A multitude of players in the banking and capital markets, including Swift, DTCC, and UBS, have successfully completed the second phase of a project led by Chainlink, aimed at leveraging AI and blockchain technology to standardize and enhance corporate actions processing.
Corporate actions processing incurs an annual cost of approximately $58 billion for the global financial sector, with expenses rising by 10% year-over-year and automation rates remaining under 40%, as noted by Chainlink. The 2025 Asset Servicing report from Citi reveals that an average corporate action event involves over 110,000 firm interactions and costs around $34 million to process. Surprisingly, 75% of market participants still rely on manual data revalidation.
In a collaborative effort last year, Chainlink, Swift, Euroclear, and six financial institutions showcased the capability of large language models—such as OpenAI’s GPT series and Google’s Gemini series—to extract structured data from unstructured corporate action announcements, creating unified golden records on-chain. This effectively provides a single source of truth accessible, verifiable, and usable by all stakeholders.
During the second phase of the initiative, 24 organizations—including ANZ, DBS Bank, and TMX—implemented a production-grade deployment. This enhancement significantly improved the speed, reach, and accessibility of corporate actions data, with potential savings of tens of billions of dollars for the global financial system.

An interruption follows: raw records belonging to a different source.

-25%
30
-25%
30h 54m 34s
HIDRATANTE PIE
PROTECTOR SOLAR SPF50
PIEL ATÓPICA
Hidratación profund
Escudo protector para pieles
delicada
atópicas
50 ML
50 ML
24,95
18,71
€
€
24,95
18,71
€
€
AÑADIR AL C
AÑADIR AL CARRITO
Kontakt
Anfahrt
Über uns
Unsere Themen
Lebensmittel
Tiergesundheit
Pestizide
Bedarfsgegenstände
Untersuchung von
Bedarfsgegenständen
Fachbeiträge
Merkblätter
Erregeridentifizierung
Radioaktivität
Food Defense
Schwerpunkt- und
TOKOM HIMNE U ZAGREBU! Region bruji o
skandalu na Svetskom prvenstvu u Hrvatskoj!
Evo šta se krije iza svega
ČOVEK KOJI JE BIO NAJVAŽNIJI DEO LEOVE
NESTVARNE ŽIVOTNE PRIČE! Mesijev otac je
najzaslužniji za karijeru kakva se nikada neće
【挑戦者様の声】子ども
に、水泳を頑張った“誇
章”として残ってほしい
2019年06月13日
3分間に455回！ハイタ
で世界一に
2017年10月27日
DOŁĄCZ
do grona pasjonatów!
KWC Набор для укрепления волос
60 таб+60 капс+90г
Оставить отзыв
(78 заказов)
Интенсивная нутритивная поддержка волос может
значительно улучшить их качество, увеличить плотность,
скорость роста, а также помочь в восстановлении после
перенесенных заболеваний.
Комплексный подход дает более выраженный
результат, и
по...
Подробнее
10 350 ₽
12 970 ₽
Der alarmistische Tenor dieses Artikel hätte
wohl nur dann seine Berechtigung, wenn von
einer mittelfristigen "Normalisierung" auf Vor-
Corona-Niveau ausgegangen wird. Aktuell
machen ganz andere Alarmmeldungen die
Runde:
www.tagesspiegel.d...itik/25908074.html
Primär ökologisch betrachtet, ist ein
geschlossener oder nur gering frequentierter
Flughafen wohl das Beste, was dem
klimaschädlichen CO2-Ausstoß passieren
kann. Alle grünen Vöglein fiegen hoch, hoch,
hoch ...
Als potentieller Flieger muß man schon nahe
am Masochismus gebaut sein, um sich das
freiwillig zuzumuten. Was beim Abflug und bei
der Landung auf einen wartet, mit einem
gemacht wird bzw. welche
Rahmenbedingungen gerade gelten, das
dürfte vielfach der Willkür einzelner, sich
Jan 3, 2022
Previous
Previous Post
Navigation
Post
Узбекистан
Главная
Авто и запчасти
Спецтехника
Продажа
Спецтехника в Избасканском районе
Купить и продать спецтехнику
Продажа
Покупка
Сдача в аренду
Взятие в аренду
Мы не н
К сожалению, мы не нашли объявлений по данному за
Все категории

Testing involved the Chainlink Runtime Environment orchestrating the validation of various AI model outputs, which were then transformed into ISO 20022-compliant messages for transmission via the Swift Network. Simultaneously, the Chainlink Cross-Chain Interoperability Protocol distributed these confirmed records across DTCC’s blockchain ecosystem and other public and private blockchain environments, enabling simultaneous access across traditional and blockchain infrastructures.
The initiative also introduced designated roles for data attestors and contributors, allowing them to cryptographically verify data accuracy and fill in any missing data, thus maintaining a verifiable chain of custody throughout the lifecycle of each corporate action.
Throughout the testing phase, the system achieved nearly 100% data consensus among AI models for all evaluated corporate actions. Its architecture demonstrated support for multilingual processing, accommodating disclosures in non-English languages such as Spanish and Chinese.
Chainlink asserts that this system offers a unified golden record for corporate actions—a verifiable, real-time source of truth accessible to smart contracts, custodians, and post-trade systems. This infrastructure also facilitates tokenized equities, an increasingly popular category of tokenized assets, allowing them to reference the same confirmed records across both public and private blockchains. This advancement lays the groundwork for improved synchronization and greater automation within on-chain markets.
Looking ahead, the group plans to extend the workflow to encompass more complex corporate actions, such as stock splits, broaden global coverage with support for additional jurisdictions and currencies, and implement enhanced privacy and governance controls.
Nigel Dobson, Lead of Banking Services at ANZ, commented: “The Chainlink-led initiative exemplifies how blockchain can provide attested, real-time corporate actions data across various jurisdictions and platforms, reducing operational risk, enabling smart contract automation, and establishing a foundation for scalable digital asset servicing.”